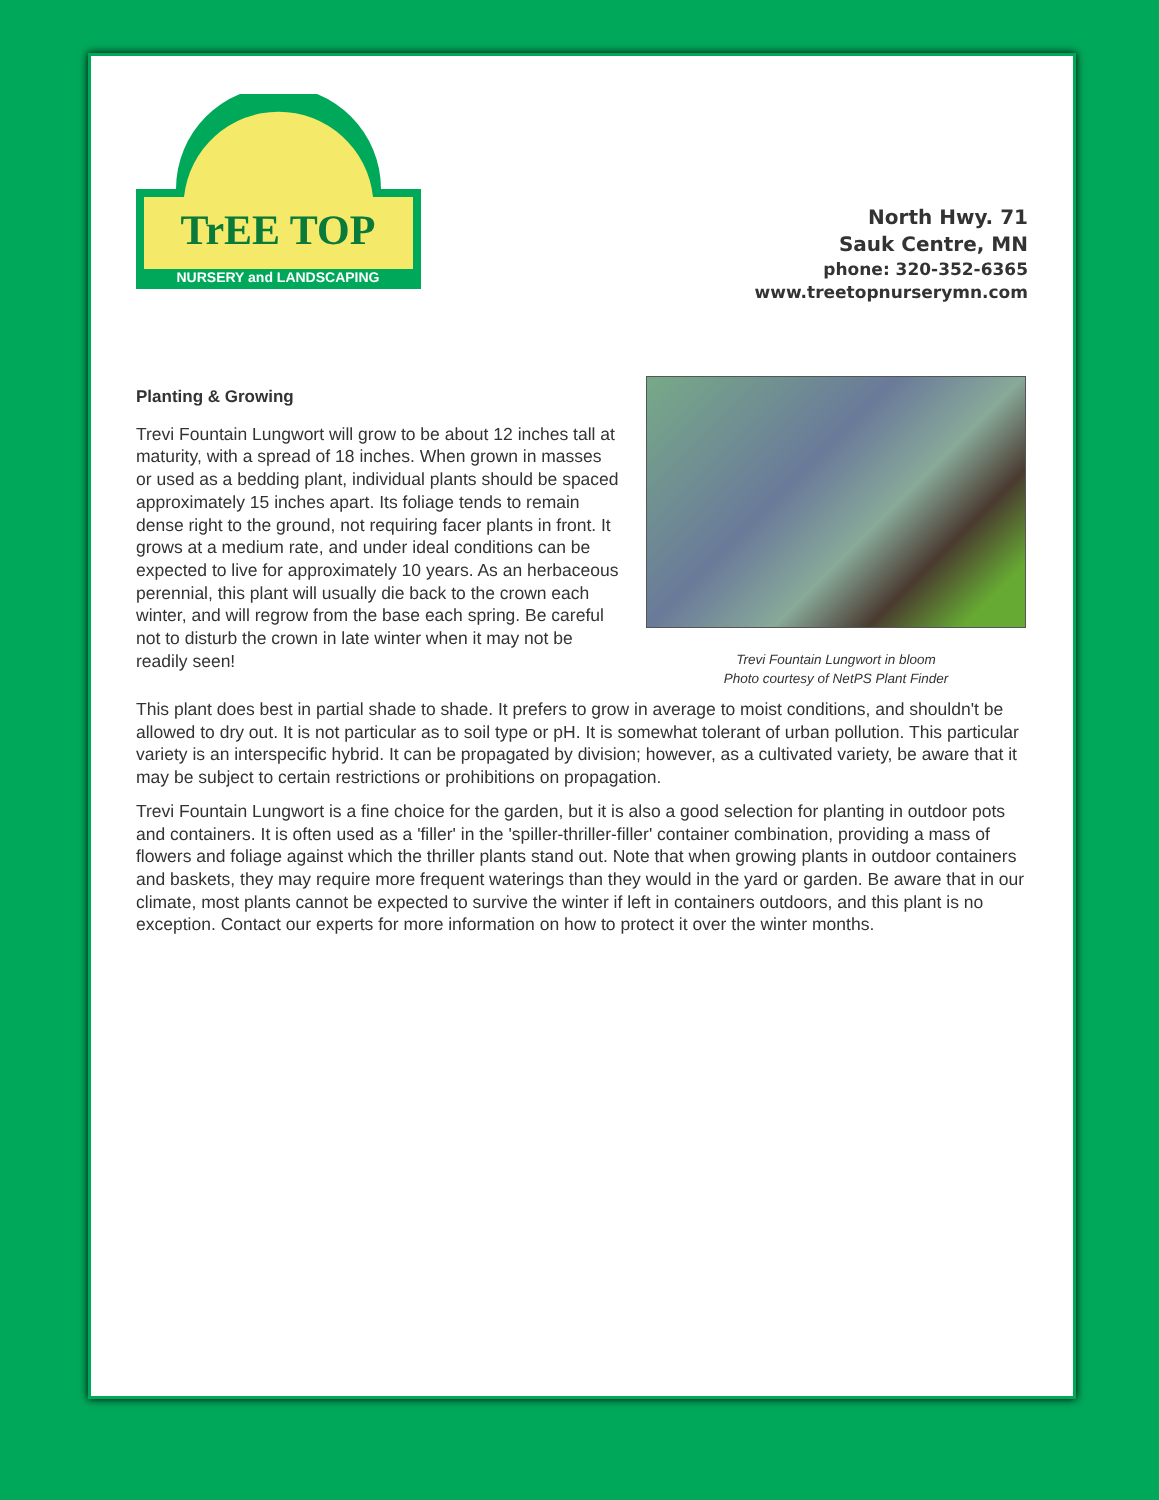TrEE TOP
NURSERY and LANDSCAPING
North Hwy. 71
Sauk Centre, MN
phone: 320-352-6365
www.treetopnurserymn.com
Planting & Growing
Trevi Fountain Lungwort will grow to be about 12 inches tall at maturity, with a spread of 18 inches. When grown in masses or used as a bedding plant, individual plants should be spaced approximately 15 inches apart. Its foliage tends to remain dense right to the ground, not requiring facer plants in front. It grows at a medium rate, and under ideal conditions can be expected to live for approximately 10 years. As an herbaceous perennial, this plant will usually die back to the crown each winter, and will regrow from the base each spring. Be careful not to disturb the crown in late winter when it may not be readily seen!
Trevi Fountain Lungwort in bloom
Photo courtesy of NetPS Plant Finder
This plant does best in partial shade to shade. It prefers to grow in average to moist conditions, and shouldn't be allowed to dry out. It is not particular as to soil type or pH. It is somewhat tolerant of urban pollution. This particular variety is an interspecific hybrid. It can be propagated by division; however, as a cultivated variety, be aware that it may be subject to certain restrictions or prohibitions on propagation.
Trevi Fountain Lungwort is a fine choice for the garden, but it is also a good selection for planting in outdoor pots and containers. It is often used as a 'filler' in the 'spiller-thriller-filler' container combination, providing a mass of flowers and foliage against which the thriller plants stand out. Note that when growing plants in outdoor containers and baskets, they may require more frequent waterings than they would in the yard or garden. Be aware that in our climate, most plants cannot be expected to survive the winter if left in containers outdoors, and this plant is no exception. Contact our experts for more information on how to protect it over the winter months.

- - -

(Activity)
Reply with the number of lines in the preceding entries that contain "conditions", and no other words.

(Solution to this problem)
2